KUTIPAN PILIHAN:
◇ ◇ ◇ ◇ ◇ ◇ ◇

Jumat, 24 April 2015

My First Climbing at Mt.Gede

Kalau ditanya pendakian mana yang paling berkesan buat gue, dengan yakin gue akan jawab bahwa itu adalah Gunung Gede. Ya meskipun belum banyak puncak yang berhasil gue gapai sih.

Kenapa?

Karena Gue punya cerita-cerita seru disana. Gn Gede adalah gunung pertama yang gue daki, November 2012 silam, bareng temen-temen Expedisi Pendidikan 25 Th kampus gue, yang mana temen-temen gue itu, mereka juga baru pertama naik gunung, keren gak tuh?. Jadi lima dari enam orang yang mendaki saat itu adalah para newbie, empat laki-laki dan dua perempuan.

Waktu itu, kita gak punya apa-apa buat muncak, hanya baju, kaos kaki, sarung tangan dan tas ransel buluk, jas hujan yang hanya berupa plastik lebar yang kita potong, hasil belanja di pasar cipanas sehari sebelum berangkat. Boro-boro sleeping bag, sarung aja kagak punya. Matras cuma beberapa biji, dan tenda juga carrier adalah hasil pak Ojan (guru MI Al-Ikhlas Kampung Gunung Putri, Cipanas, Bogor, yang juga sekaligus sebagai tour guide kami dalam pendakian) minjem ke temennya. Pak Ojan ini katanya juga anak dari sang guru kunci di sana.

◇ ◇ ◇ ◇ ◇ ◇ ◇

CUPLIKAN DATA:
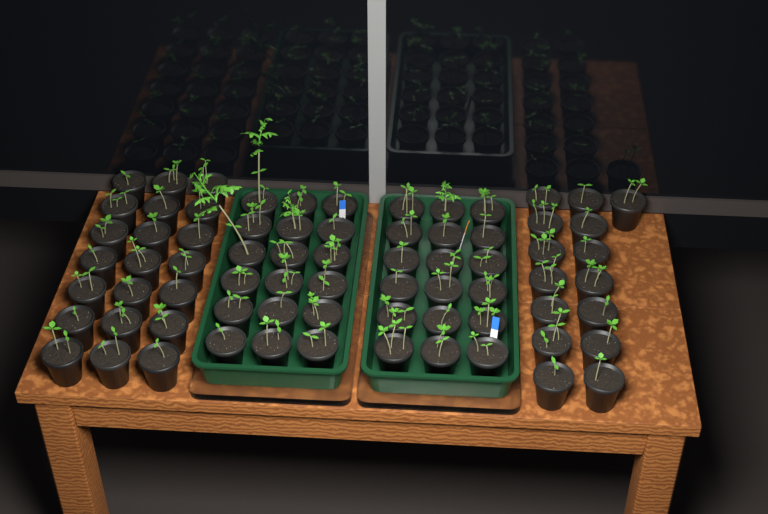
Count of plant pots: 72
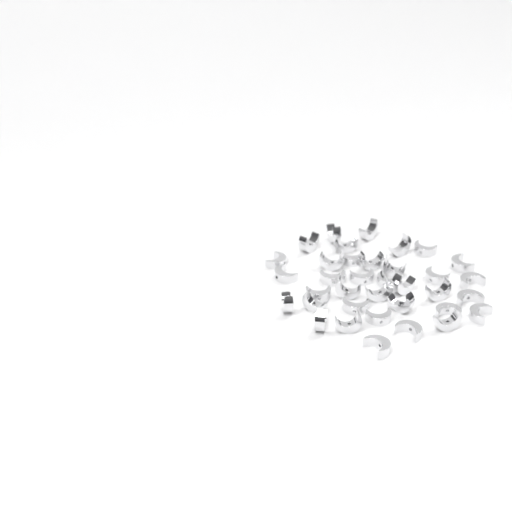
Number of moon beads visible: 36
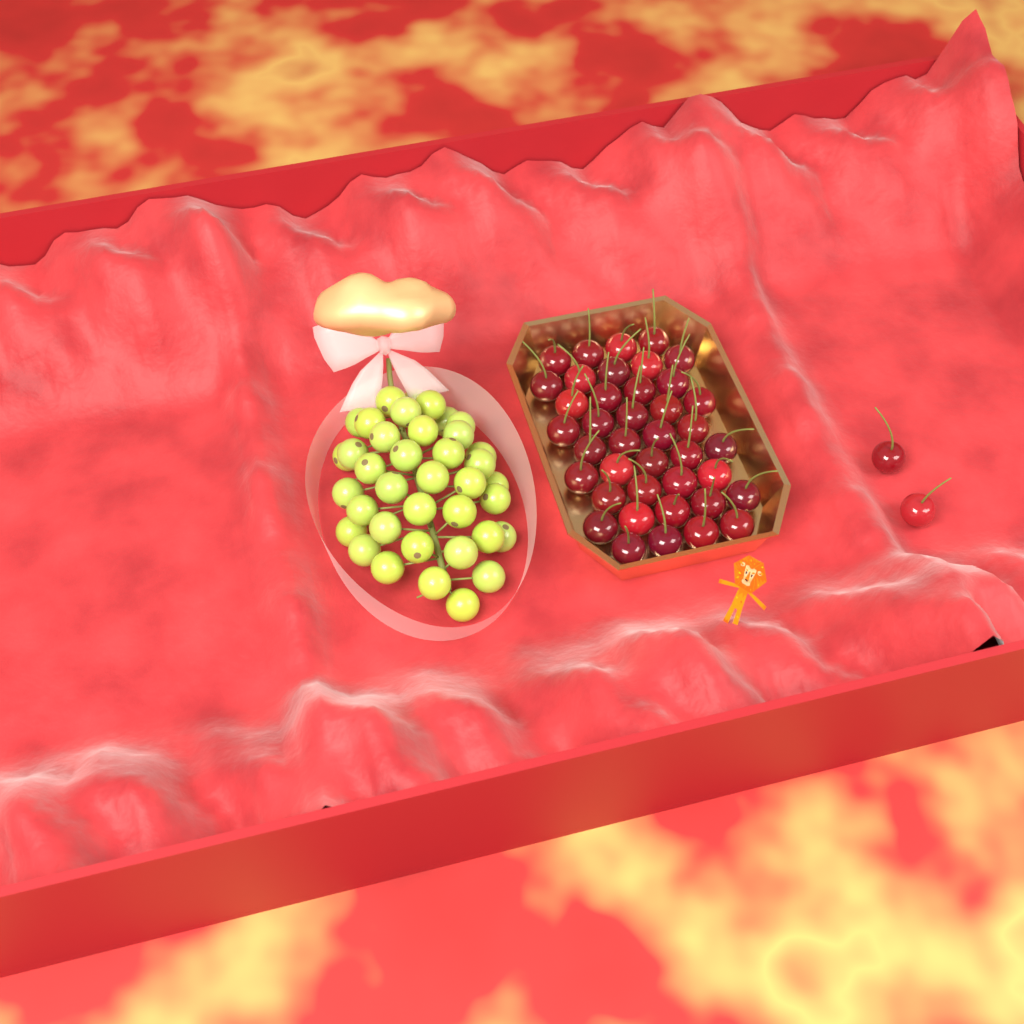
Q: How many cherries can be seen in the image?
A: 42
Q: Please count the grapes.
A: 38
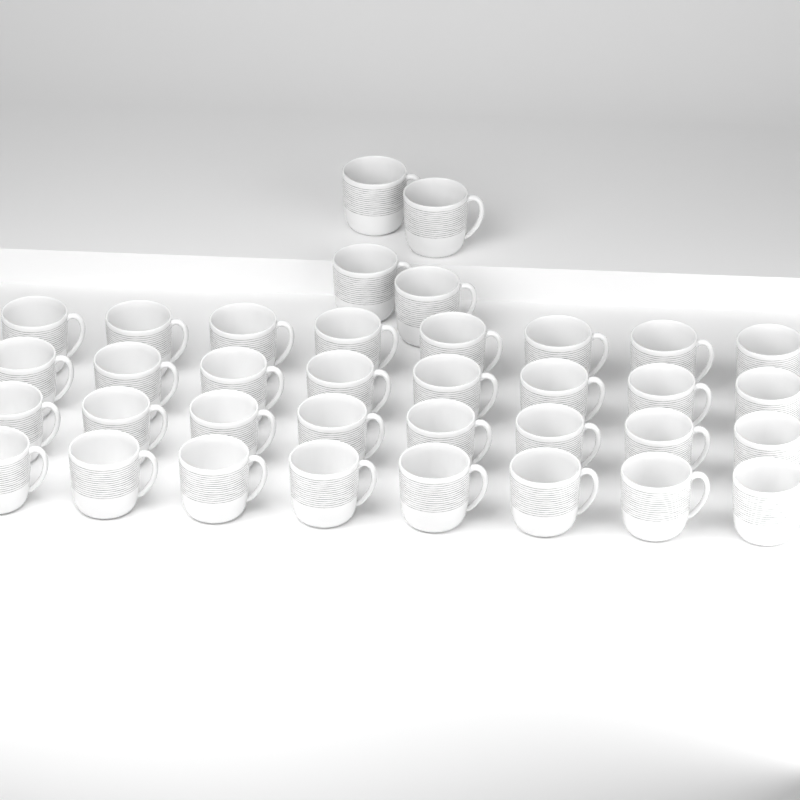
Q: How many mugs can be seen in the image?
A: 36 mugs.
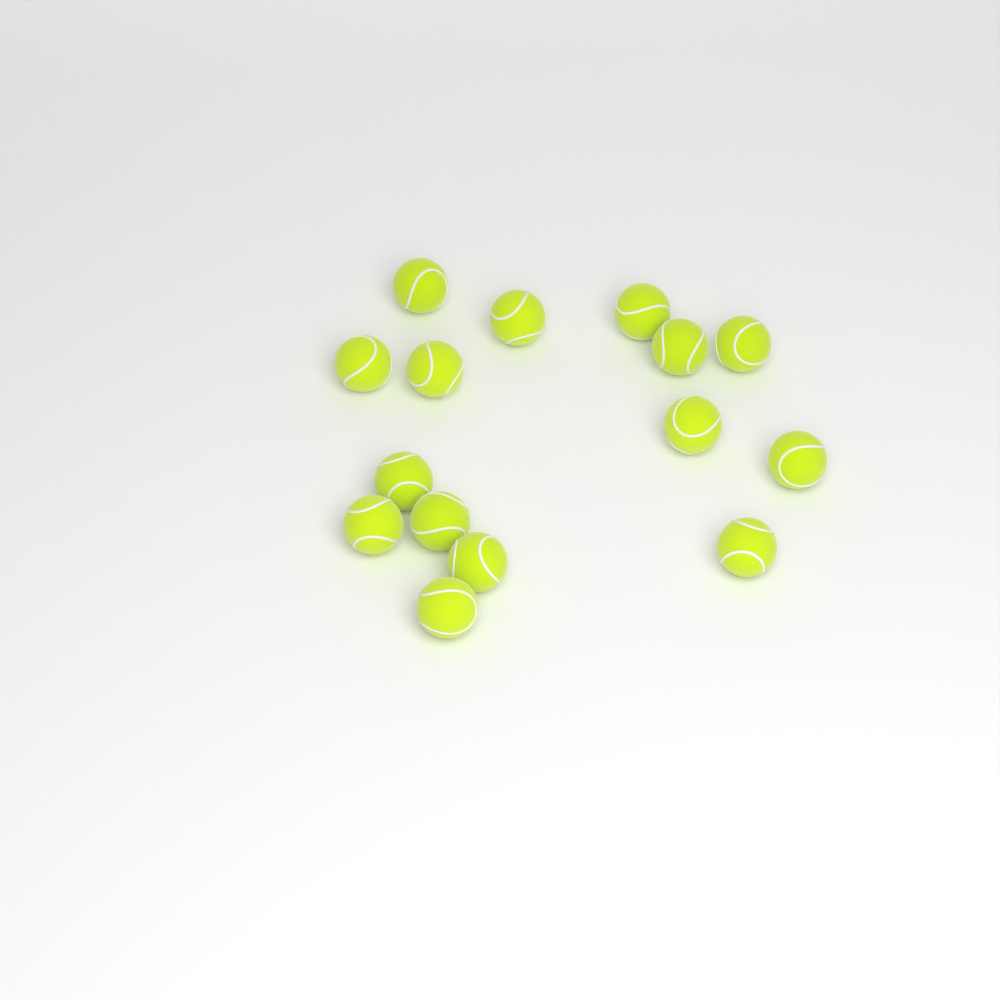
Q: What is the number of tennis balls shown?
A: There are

◇ ◇ ◇ ◇ ◇ ◇ ◇

SOAL LATIHAN:
(A) Terjemahkan kalimat "Boro-boro sleeping bag, sarung aja kagak punya." dari kutipan tentang pendakian Gunung Gede ke dalam bahasa Inggris.
(B) Menurut kutipan tentang pendakian Gunung Gede, kapan penulis pertama kali mendaki gunung tersebut?
(C) Rangkumlah kutipan tentang pendakian Gunung Gede dalam dua kalimat.
Item-item di atas merupakan bahan tersendiri yang terpisah dari kutipan.

KUNCI JAWABAN:
(A) Forget a sleeping bag; we didn't even have a sarong.

(B) November 2012.

(C) Gunung Gede adalah pendakian paling berkesan bagi penulis karena merupakan gunung pertama yang didakinya pada November 2012 bersama teman-teman Expedisi Pendidikan 25 Th kampus, dan lima dari enam anggota rombongan baru pertama kali naik gunung. Perlengkapan mereka sangat minim, sedangkan tenda dan carrier dipinjam oleh Pak Ojan, guru MI Al-Ikhlas yang juga menjadi pemandu pendakian, dari temannya.